• What is being asked: Reproduce verbatim the stretch of the restaurant-recommendation notebook below, from "## Selecting required" through "name, stars, category.".

• Excerpt to read:
□ □ □ □

# Import Libraries

In [19]:

from pyspark.ml.recommendation import ALS
from pyspark.sql import SparkSession
from pyspark.sql.functions import col
from pyspark.ml.feature import StringIndexer
from pyspark.ml import Pipeline
from pyspark.ml.evaluation import RegressionEvaluator
from pyspark.sql.types import StructType,StructField,IntegerType
from pyspark.sql.functions import stddev,mean,avg,lit

# Sample data file paths

In [20]:
# file paths
business_file="Sample_Datasets/montreal_business/part-00000-b5f251d0-79e6-47a8-a405-042eb7b7894e-c000.snappy.parquet"
reviews_file="Sample_Datasets/montreal_reviews/part-00000-f0e4463e-0ac9-402e-b995-734cbefc958e-c000.snappy.parquet"
users_file="Sample_Datasets/montreal_users/part-00000-a7d49d78-89a7-478f-a577-0efe02dca047-c000.snappy.parquet"


# Initialize spark session

In [21]:
app_name="Collaborative filtering for restaurant recommendation"

def init_spark():
    spark = SparkSession \
        .builder \
        .appName(app_name) \
        .getOrCreate()
    return spark


# Load Dataset in Apache Spark

In [22]:
spark=init_spark()
business_df = spark.read.parquet(business_file)
reviews_df=spark.read.parquet(reviews_file)
users_df=spark.read.parquet(users_file)

## Selecting required features

In our project, we are only concerned with a subset of columns from the dataset, specifically those that are relevant to our goal of recommending restaurants in Montreal. Therefore, we extract the necessary features from the business_df table, including the id, name, stars, category.

□ □ □ □

• Dataset entries:
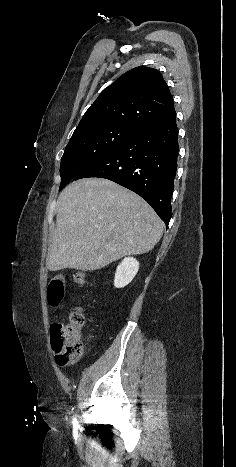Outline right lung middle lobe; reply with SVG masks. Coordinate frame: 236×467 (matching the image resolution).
Segmentation results:
<instances>
[{
    "instance_id": "dd1d6c3e",
    "label": "right lung middle lobe",
    "mask_w": 236,
    "mask_h": 467,
    "mask_svg": "<svg viewBox=\"0 0 236 467\" xmlns=\"http://www.w3.org/2000/svg\"><path fill=\"white\" fill-rule=\"evenodd\" d=\"M136 132L127 126L106 125L74 133L61 158L59 190Z\"/></svg>"
}]
</instances>
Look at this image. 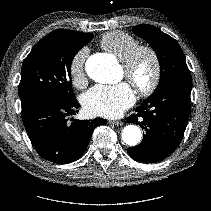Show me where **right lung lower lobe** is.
Here are the masks:
<instances>
[{"instance_id": "right-lung-lower-lobe-1", "label": "right lung lower lobe", "mask_w": 211, "mask_h": 211, "mask_svg": "<svg viewBox=\"0 0 211 211\" xmlns=\"http://www.w3.org/2000/svg\"><path fill=\"white\" fill-rule=\"evenodd\" d=\"M76 99L61 101L42 98L22 107V120L32 145L44 159L56 164H68L85 152L96 126L106 124L102 118L74 120L68 117L77 113Z\"/></svg>"}]
</instances>
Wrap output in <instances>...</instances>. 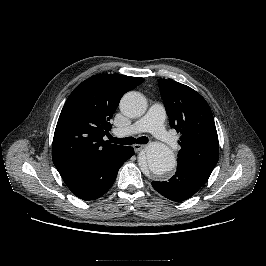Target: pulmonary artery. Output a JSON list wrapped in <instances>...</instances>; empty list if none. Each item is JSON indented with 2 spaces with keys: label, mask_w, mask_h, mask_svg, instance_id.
<instances>
[{
  "label": "pulmonary artery",
  "mask_w": 266,
  "mask_h": 266,
  "mask_svg": "<svg viewBox=\"0 0 266 266\" xmlns=\"http://www.w3.org/2000/svg\"><path fill=\"white\" fill-rule=\"evenodd\" d=\"M166 111L162 104L154 103L150 106L146 115L139 121L127 127L118 128L114 133L119 136H131L142 132H150L170 150L177 149L176 140L165 130L164 121Z\"/></svg>",
  "instance_id": "pulmonary-artery-1"
}]
</instances>
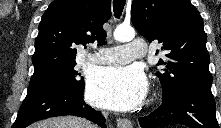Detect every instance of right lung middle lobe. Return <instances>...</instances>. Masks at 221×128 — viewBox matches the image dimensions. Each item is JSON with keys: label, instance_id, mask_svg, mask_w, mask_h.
Returning a JSON list of instances; mask_svg holds the SVG:
<instances>
[{"label": "right lung middle lobe", "instance_id": "right-lung-middle-lobe-1", "mask_svg": "<svg viewBox=\"0 0 221 128\" xmlns=\"http://www.w3.org/2000/svg\"><path fill=\"white\" fill-rule=\"evenodd\" d=\"M76 64L55 69L43 74L33 75L28 92L51 85H65L77 90H84V79L74 70Z\"/></svg>", "mask_w": 221, "mask_h": 128}]
</instances>
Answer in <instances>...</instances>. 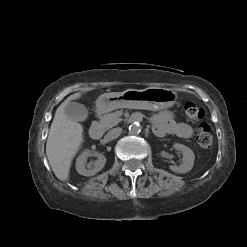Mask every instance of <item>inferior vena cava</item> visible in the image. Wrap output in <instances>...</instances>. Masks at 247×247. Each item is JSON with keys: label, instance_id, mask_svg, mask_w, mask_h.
Segmentation results:
<instances>
[{"label": "inferior vena cava", "instance_id": "inferior-vena-cava-1", "mask_svg": "<svg viewBox=\"0 0 247 247\" xmlns=\"http://www.w3.org/2000/svg\"><path fill=\"white\" fill-rule=\"evenodd\" d=\"M121 133H122V128H120V127L113 128L107 132L106 138L108 140H114V139L118 138L121 135Z\"/></svg>", "mask_w": 247, "mask_h": 247}]
</instances>
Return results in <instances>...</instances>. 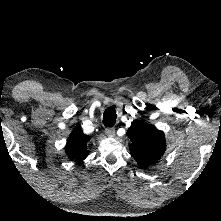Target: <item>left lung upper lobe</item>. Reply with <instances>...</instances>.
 <instances>
[{
	"mask_svg": "<svg viewBox=\"0 0 221 221\" xmlns=\"http://www.w3.org/2000/svg\"><path fill=\"white\" fill-rule=\"evenodd\" d=\"M130 152L138 165L145 169L157 162L166 149L164 133L155 126L142 121L131 123L127 131Z\"/></svg>",
	"mask_w": 221,
	"mask_h": 221,
	"instance_id": "1",
	"label": "left lung upper lobe"
}]
</instances>
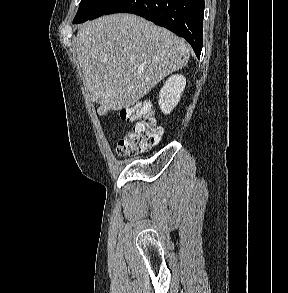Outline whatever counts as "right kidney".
I'll return each mask as SVG.
<instances>
[{
    "label": "right kidney",
    "mask_w": 288,
    "mask_h": 293,
    "mask_svg": "<svg viewBox=\"0 0 288 293\" xmlns=\"http://www.w3.org/2000/svg\"><path fill=\"white\" fill-rule=\"evenodd\" d=\"M186 86L183 75H172L167 79L159 93V106L163 113H170L178 104L182 92Z\"/></svg>",
    "instance_id": "1"
}]
</instances>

□ □ □ □

• Problem solution:
## Selecting required features

In our project, we are only concerned with a subset of columns from the dataset, specifically those that are relevant to our goal of recommending restaurants in Montreal. Therefore, we extract the necessary features from the business_df table, including the id, name, stars, category.